Mein ziel ist es, ein Gerät über den seriellen Schnittstellenbaustein eines Wagoknotens zu Steuern. Eine sehr detaillierte Schnittstellenbeschreibung liegt vor.

Bei Interesse bitte um Kontaktaufnahme.

Gruss
Ralf Rusche


----------



## xinix (30 Januar 2010)

nun bin ich überrascht das keiner antwortet ?!?

Vielleicht hätte ich bemerkten müssen das das ganze natürlich gegen entgelt durchzuführen ist. 

Vielleicht hätte ich aber auch meine Kontaktdaten vollständiger angeben sollen:

Zarutec Sicherheitssysteme 
Ralf Rusche

Mail: info@zarutec.de
Mob: 0172/4000372

Vielleicht hätte ich auch angeben sollen warum ich hier anfrage....:

Ich bin Errichter für Sicherheitssysteme und KNX Installationen.

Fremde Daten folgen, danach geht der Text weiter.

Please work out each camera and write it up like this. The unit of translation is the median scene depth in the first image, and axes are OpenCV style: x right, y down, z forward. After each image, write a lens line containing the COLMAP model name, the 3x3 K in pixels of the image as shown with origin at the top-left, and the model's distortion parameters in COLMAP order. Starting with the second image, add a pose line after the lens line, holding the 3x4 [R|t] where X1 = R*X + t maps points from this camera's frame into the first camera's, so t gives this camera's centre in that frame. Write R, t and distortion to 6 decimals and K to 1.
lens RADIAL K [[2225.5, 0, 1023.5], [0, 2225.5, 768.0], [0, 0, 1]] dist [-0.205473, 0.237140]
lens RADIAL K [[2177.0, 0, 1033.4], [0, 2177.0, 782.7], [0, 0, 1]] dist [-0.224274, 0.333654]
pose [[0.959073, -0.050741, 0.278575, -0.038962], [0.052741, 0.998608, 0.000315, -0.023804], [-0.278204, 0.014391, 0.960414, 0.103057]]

Gelegentlich errichte und programmiere ich auch Anlagen mit einem WAGO SPS-Controller. Die dafür benötigten Programmierkenntnisse sind ausreichend. Nun benötige ich aber für eine RS232 Kopplung eine etwas aufwendigere Schnittstelle. Und mein guter alter Meister lehrte mir ...: Schuster bleib bei denen Leisten! Darum suche ich nun einen bezahlbaren Programmierer der das verwirklichen kann.

Ein kleiner Fehler ist mir aufgefallen....

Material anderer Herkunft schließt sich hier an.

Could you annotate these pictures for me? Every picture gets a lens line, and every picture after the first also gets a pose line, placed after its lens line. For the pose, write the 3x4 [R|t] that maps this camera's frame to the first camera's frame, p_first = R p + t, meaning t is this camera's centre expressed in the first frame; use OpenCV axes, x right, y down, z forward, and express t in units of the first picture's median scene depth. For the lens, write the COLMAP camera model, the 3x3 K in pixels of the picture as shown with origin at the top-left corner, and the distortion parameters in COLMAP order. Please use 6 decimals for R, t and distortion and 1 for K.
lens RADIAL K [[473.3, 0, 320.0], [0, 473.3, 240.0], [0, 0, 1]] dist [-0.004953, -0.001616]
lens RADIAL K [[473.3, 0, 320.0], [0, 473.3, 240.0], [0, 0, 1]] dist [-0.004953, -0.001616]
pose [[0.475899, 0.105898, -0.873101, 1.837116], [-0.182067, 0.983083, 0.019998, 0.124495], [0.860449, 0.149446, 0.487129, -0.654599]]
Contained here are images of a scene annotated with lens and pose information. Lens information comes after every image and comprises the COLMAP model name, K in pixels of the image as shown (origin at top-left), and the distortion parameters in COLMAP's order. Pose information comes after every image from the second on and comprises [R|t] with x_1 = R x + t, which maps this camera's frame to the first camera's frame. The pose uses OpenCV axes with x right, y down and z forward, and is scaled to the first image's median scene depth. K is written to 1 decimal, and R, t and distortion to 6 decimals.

Ich wünsche die durchführung nicht in FUP oder KOP sondern in FUP oder CFC ( vorzugsweise in CFC... )

Gruß Ralf

Bitte um Reaktion.


----------



## bimbo (30 Januar 2010)

Ein bisschen Zeit (es ist Wochenende) solltest noch investieren, schließlich schaut nicht jeder aller vier Stunden ins Forum!


----------



## Controllfreak (31 Januar 2010)

Welche Steuerung setzt du ein? 750-841? Und welches gerät möchtest du ankoppeln? Evtl. muss das rad nicht neu erfunden werden


----------



## xinix (31 Januar 2010)

Hallo Controllfreak,

für dieses Projekt werde ich bedingt durch die KNX Anbindung den 750-849 einsetzten, wobei es auch vorkommen wird dass ich für diese Ankopplung auch mal den 750-841 einsetzen werde. Als Serielle Schnittstelle verwende ich die 750-650/003-000.

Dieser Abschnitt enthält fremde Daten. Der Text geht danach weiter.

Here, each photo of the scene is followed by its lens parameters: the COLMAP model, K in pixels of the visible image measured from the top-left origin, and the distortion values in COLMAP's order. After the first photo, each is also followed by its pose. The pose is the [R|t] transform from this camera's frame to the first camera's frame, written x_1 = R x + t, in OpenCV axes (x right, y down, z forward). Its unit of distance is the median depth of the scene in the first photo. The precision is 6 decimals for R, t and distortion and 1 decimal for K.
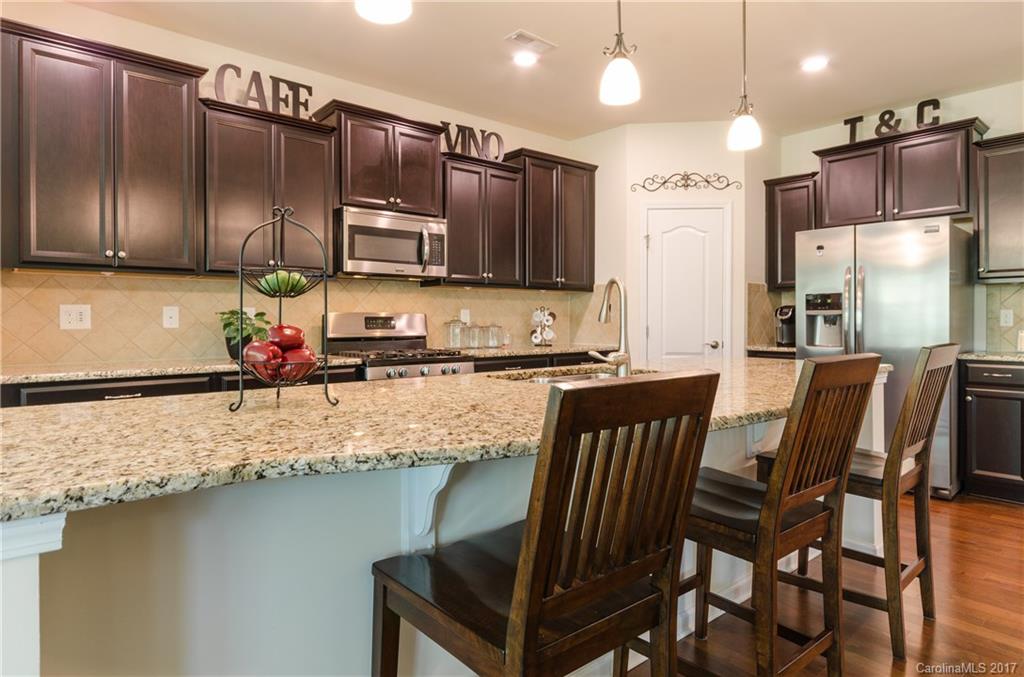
lens RADIAL K [[596.9, 0, 513.5], [0, 596.9, 323.8], [0, 0, 1]] dist [0.008901, 0.000665]
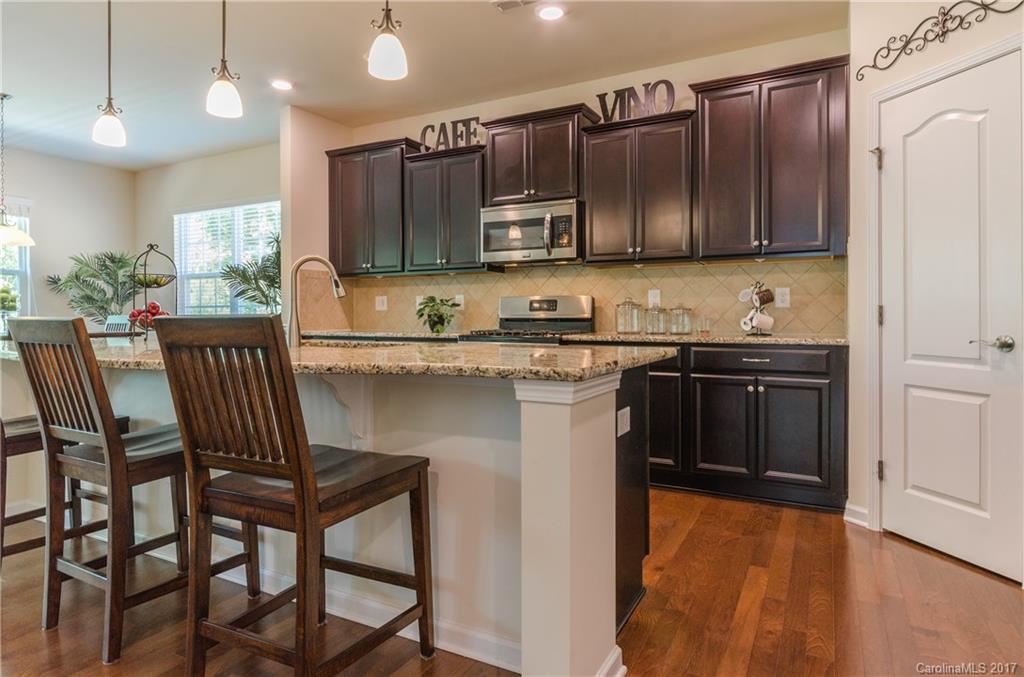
lens RADIAL K [[583.6, 0, 512.4], [0, 583.6, 319.6], [0, 0, 1]] dist [-0.010592, -0.000280]
pose [[0.362729, 0.006753, -0.931870, 0.715340], [-0.004015, 0.999976, 0.005684, 0.017914], [0.931886, 0.001680, 0.362747, 0.540877]]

Über das anzukoppelde Gerät möchte ich mich hier im Detail noch nicht äußern. Es handelt sich aber um eine Einbruchmeldezentrale. Für die Nutzerdaten und Telegramme wurde das Übertragungsprotokoll für Gefahrenmeldungen , VDS2465 zugrunde gelegt mit Herstellersprzifisch erweitert.  

Zur Physikalischen Schnittstelle:

Verbindungsart: Punkt zu Punkt mit 9600 Boud, start - Stop - Übertragung (asynchron), 1 Startbit, 8 Datenbits, no Parrity, 1 Stopbit

Telegrammformat: 

Es gibt nur Telegramme mit variabler Länge. Es werden keine Telegramme mit fester länge verwendet.

Start 0x68
"L-Feld" (Längenfeld
"L-Feld" (widerhotes Längenfeld)
Start 0x68
"C-Feld" (Steuerfeld)
"A-Feld" (Adressfeld fest mit 0x02)
"Nutzerdaten"
"Prüfsumme" (arithmetische Summe über alle Anwendungen C-Feld, A-Feld und Nutzerdaten.
Ende 0x16

tpoll = 3 sec

Es handelt sich um eine Bidirketionale Kommonikation... Zum einen sendet mir das Gerät alle drei Sekunden seinen Status. Wenn ich etwas an das Gerät senden möchte kann ich das nur in einem bestimmten Zeitfenster tun. 

Gruß Ralf


----------



## Controllfreak (31 Januar 2010)

Hallo,

ich könnte mir vorstellen, das jemand das Protokoll schon für TwinCat / CoDeSys implementiert hat. Ansonsten ist die Projektierung im Trockenen ohne Station schwierig. 
Vom Frame her ist es IMHO FT 1.2.
Gibt es evtl. Gateways auf EIB oder Modbus?
Leider kann ich Dir dabei nicht helfen, da ich privat und im job genug um die ohren habe.


----------



## xinix (4 Februar 2010)

So, die Sache hat sich erledigt....

Vielen Dank für Eure Anmerkungen...

Gruß


----------



## RobiHerb (4 Februar 2010)

*Protokoll*



xinix schrieb:


> Hallo Controllfreak,
> 
> für dieses Projekt werde ich bedingt durch die KNX Anbindung den 750-849 einsetzten, wobei es auch vorkommen wird dass ich für diese Ankopplung auch mal den 750-841 einsetzen werde. Als Serielle Schnittstelle verwende ich die 750-650/003-000.
> 
> ...



Schade, dass es schon gelöst ist, das hätte ich aus der Schublade gezogen. So wie beschrieben ist es das Profibus Protokoll.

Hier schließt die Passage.